La impaciencia también mato al gato

Todas las ideas se mezclan en mi pluma y no sé cómo empezar a escribirlas... creo que tengo que aprender a racionar y jerarquizar ¿Será que soy ansiosa e impaciente?

He llevado a cabo una autoevaluación de mi mundo interior y he hecho grandes descubrimientos. El problema es ¿cómo se puede conseguir cambiar aquellas cosas que no nos gustan de nosotros mismos, las que nos hacen más daño que bien? ¿Se puede? Los míos dicen que el primer paso es saber cuáles son, reconocerlas, pero ¿Y después?

Sin duda soy una persona impaciente, pero a veces la impaciencia y la falta de empatía obtienen unos resultados antónimos a aquello que nos habíamos propuesto como meta.

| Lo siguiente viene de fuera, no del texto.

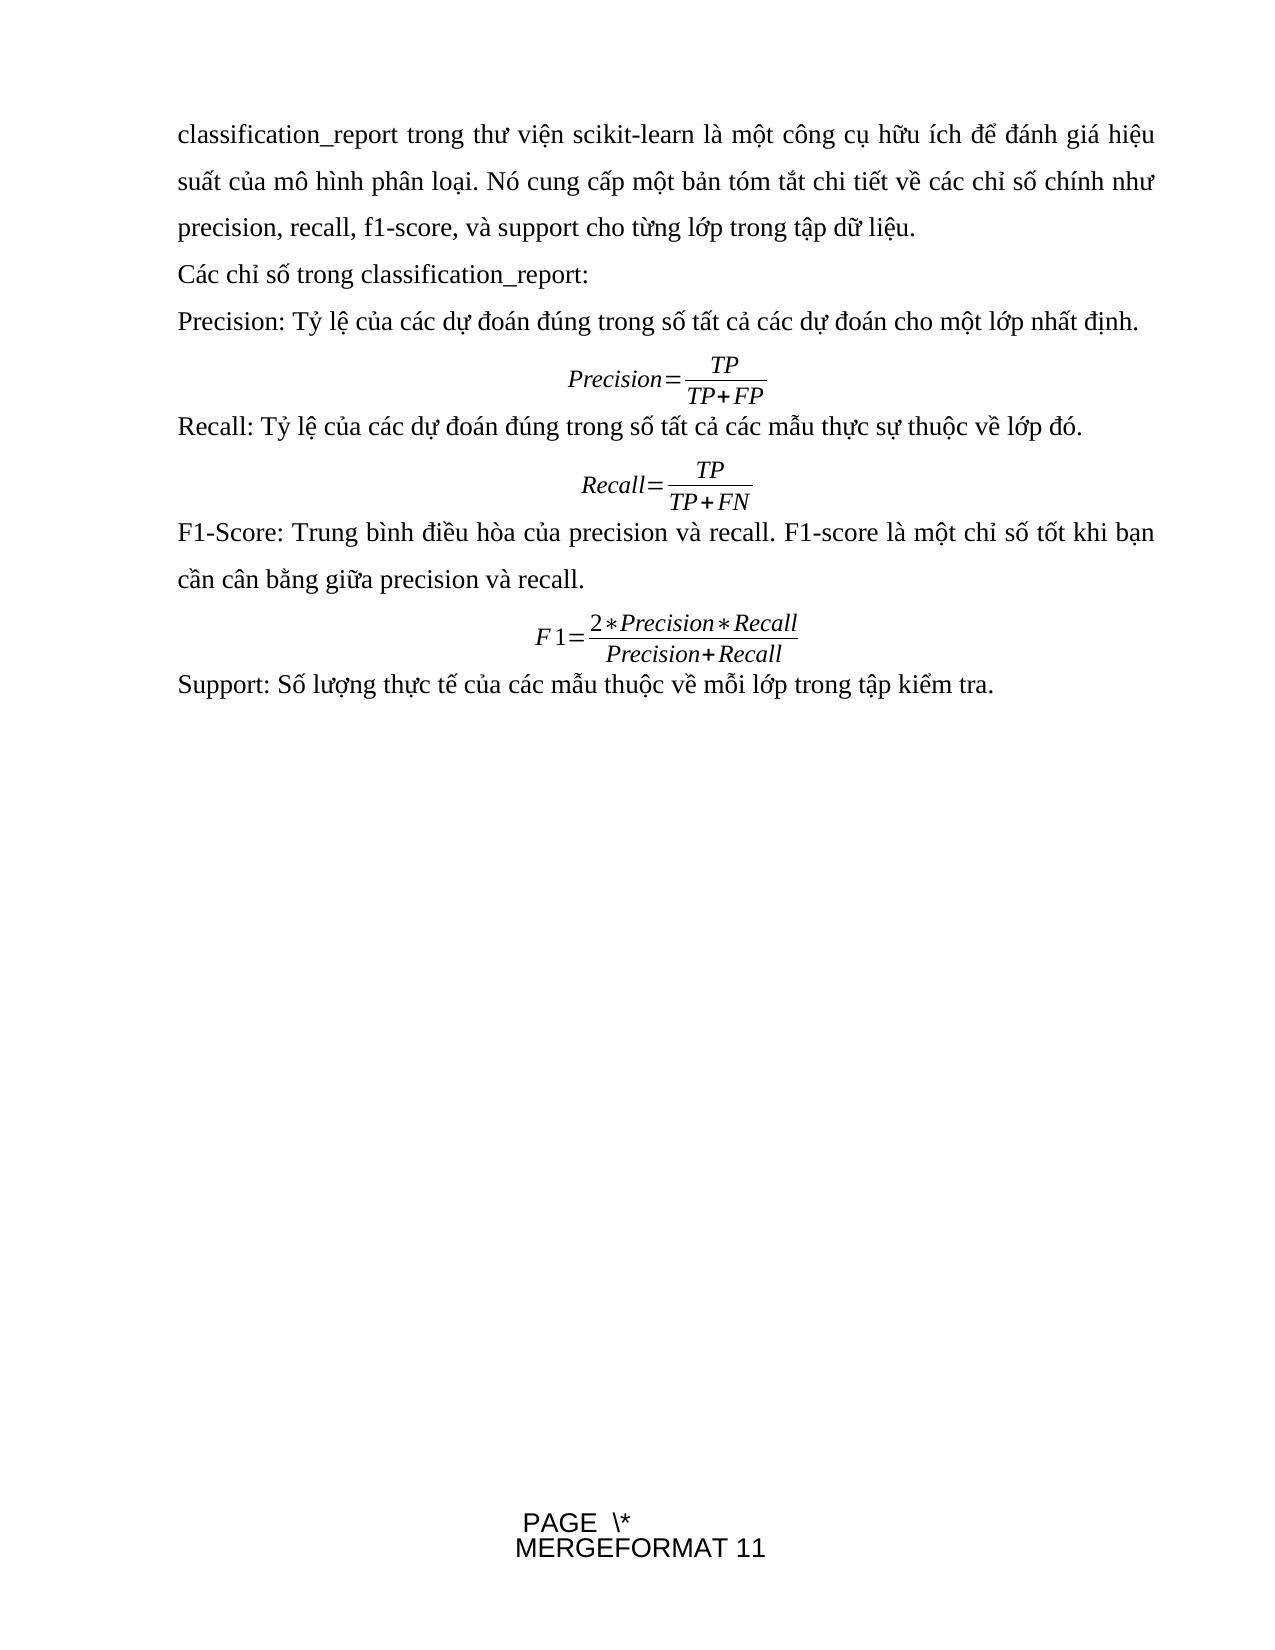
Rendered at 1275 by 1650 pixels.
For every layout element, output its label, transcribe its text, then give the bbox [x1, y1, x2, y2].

text Recall: Tỷ lệ của các dự đoán đúng trong số tất cả các mẫu thực sự thuộc về lớp đó. [177, 410, 1157, 442]
text classification_report trong thư viện scikit-learn là một công cụ hữu ích để đánh giá hiệu suất của mô hình phân loại. Nó cung cấp một bản tóm tắt chi tiết về các chỉ số chính như precision, recall, f1-score, và support cho từng lớp trong tập dữ liệu. [177, 118, 1157, 243]
text F1-Score: Trung bình điều hòa của precision và recall. F1-score là một chỉ số tốt khi bạn cần cân bằng giữa precision và recall. [177, 516, 1157, 594]
text Support: Số lượng thực tế của các mẫu thuộc về mỗi lớp trong tập kiểm tra. [177, 668, 1157, 699]
text Precision: Tỷ lệ của các dự đoán đúng trong số tất cả các dự đoán cho một lớp nhất định. [177, 305, 1157, 336]
text Các chỉ số trong classification_report: [177, 258, 1157, 289]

martes, 2 de febrero de 2010

Post de inauguración

¡Por fin tengo blog!

Los comienzos de cada año traen consigo multitud de metas por cumplir: me voy a poner a dieta y voy a apuntarme al gimnasio, se cuentan entre las más famosas que se hace la gente.

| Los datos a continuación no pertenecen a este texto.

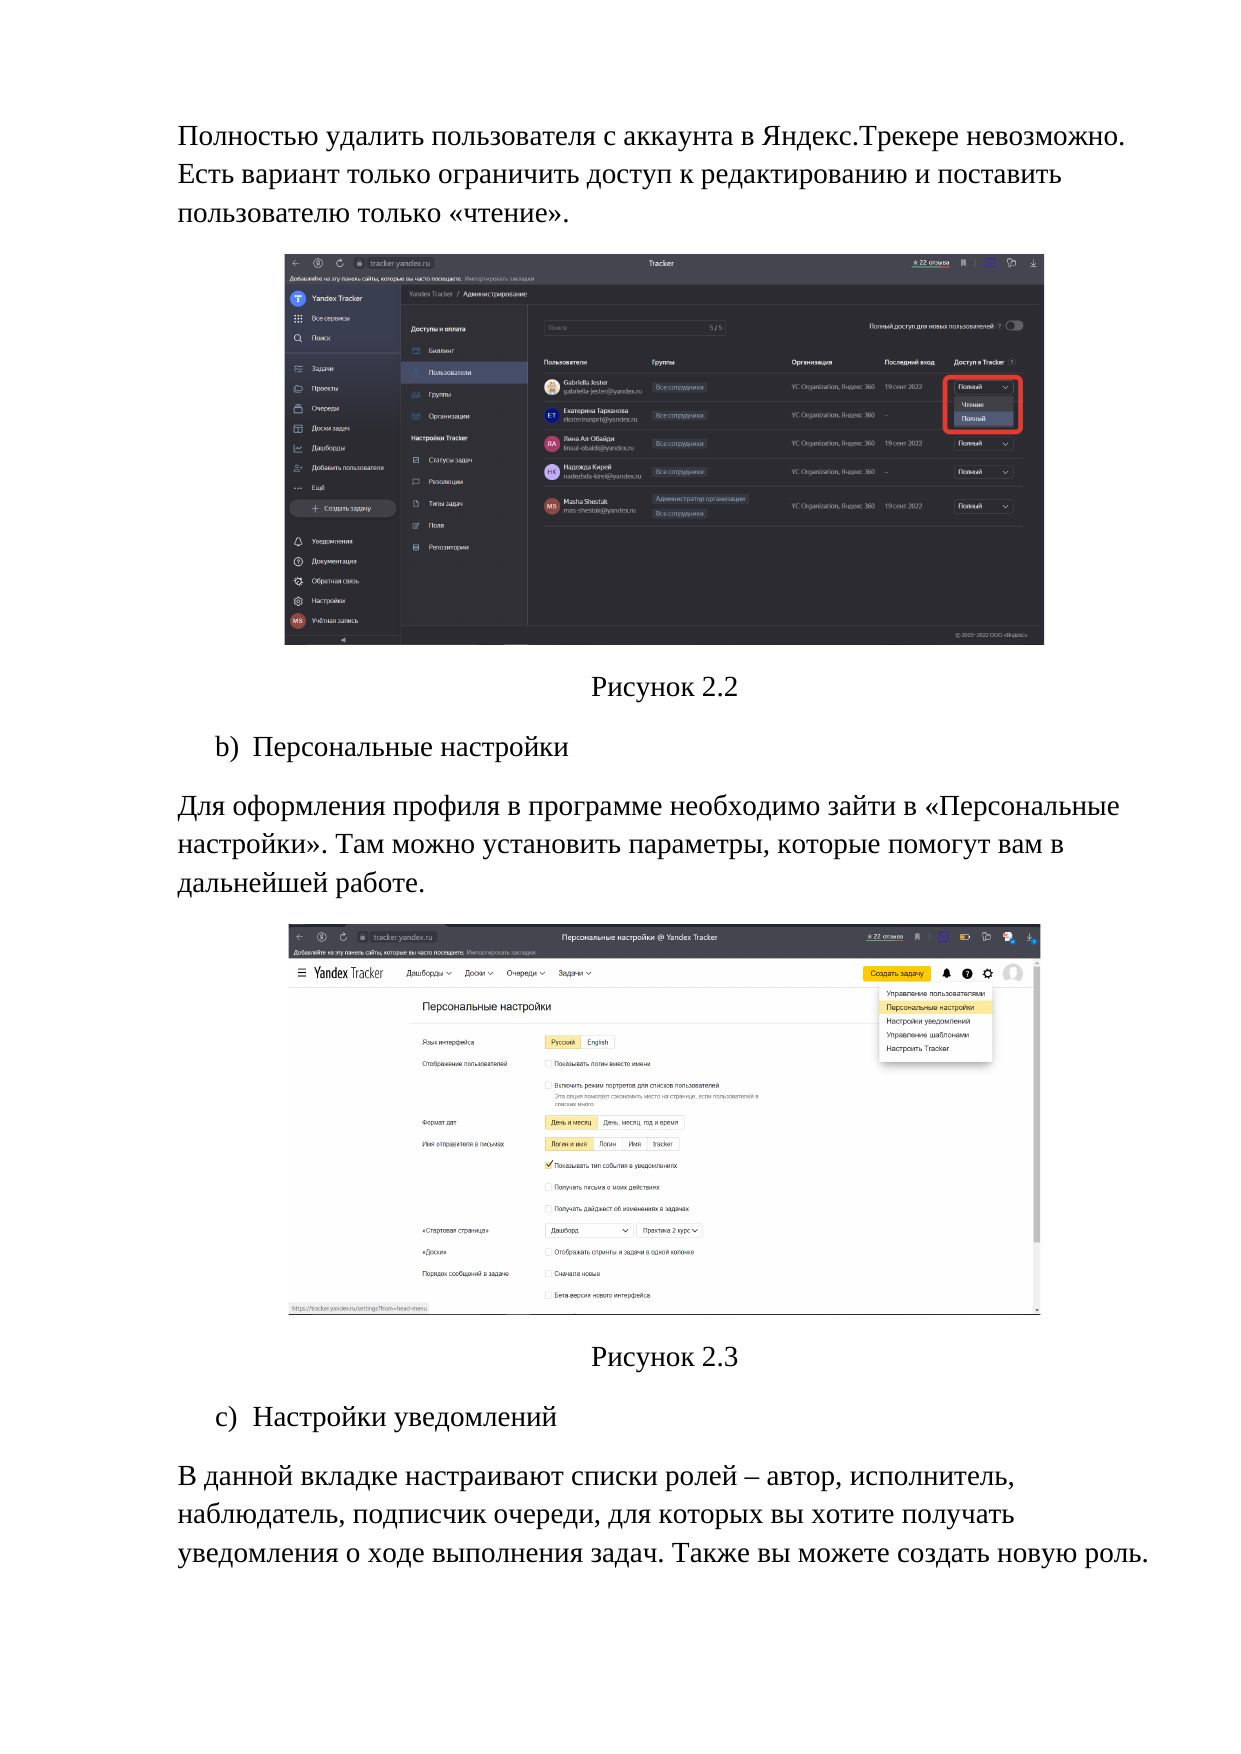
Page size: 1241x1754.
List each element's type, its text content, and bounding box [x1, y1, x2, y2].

picture [284, 254, 1045, 645]
text Рисунок 2.2 [177, 669, 1152, 703]
text В данной вкладке настраивают списки ролей – автор, исполнитель, наблюдатель, подписчик очереди, для которых вы хотите получать уведомления о ходе выполнения задач. Также вы можете создать новую роль. [177, 1458, 1152, 1569]
text Рисунок 2.3 [177, 1339, 1152, 1373]
list Персональные настройки [215, 729, 1152, 762]
text Полностью удалить пользователя с аккаунта в Яндекс.Трекере невозможно. Есть вариант только ограничить доступ к редактированию и поставить пользователю только «чтение». [177, 118, 1152, 229]
text Для оформления профиля в программе необходимо зайти в «Персональные настройки». Там можно установить параметры, которые помогут вам в дальнейшей работе. [177, 788, 1152, 899]
list Настройки уведомлений [215, 1399, 1152, 1432]
picture [288, 924, 1041, 1315]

Yo me he propuesto ir al gym, como todos los años, y ya he empezado (con mucha fuerza, como siempre). Otra de mis propuestas era no empezar a estudiar para los exámenes de mayo en mayo, sino llevarlo al día (meta muy frecuente también). Hacer limpieza de armario es otra. Pero la que, sin duda, más me ilusionaba era crear mi blog.

Y aquí está, después de casi seis meses buscándole un nombre idóneo (gracias a dios no soy tan lenta para todo) que me han servido para confirmar que la indecisión es una de mis más llamativas cualidades.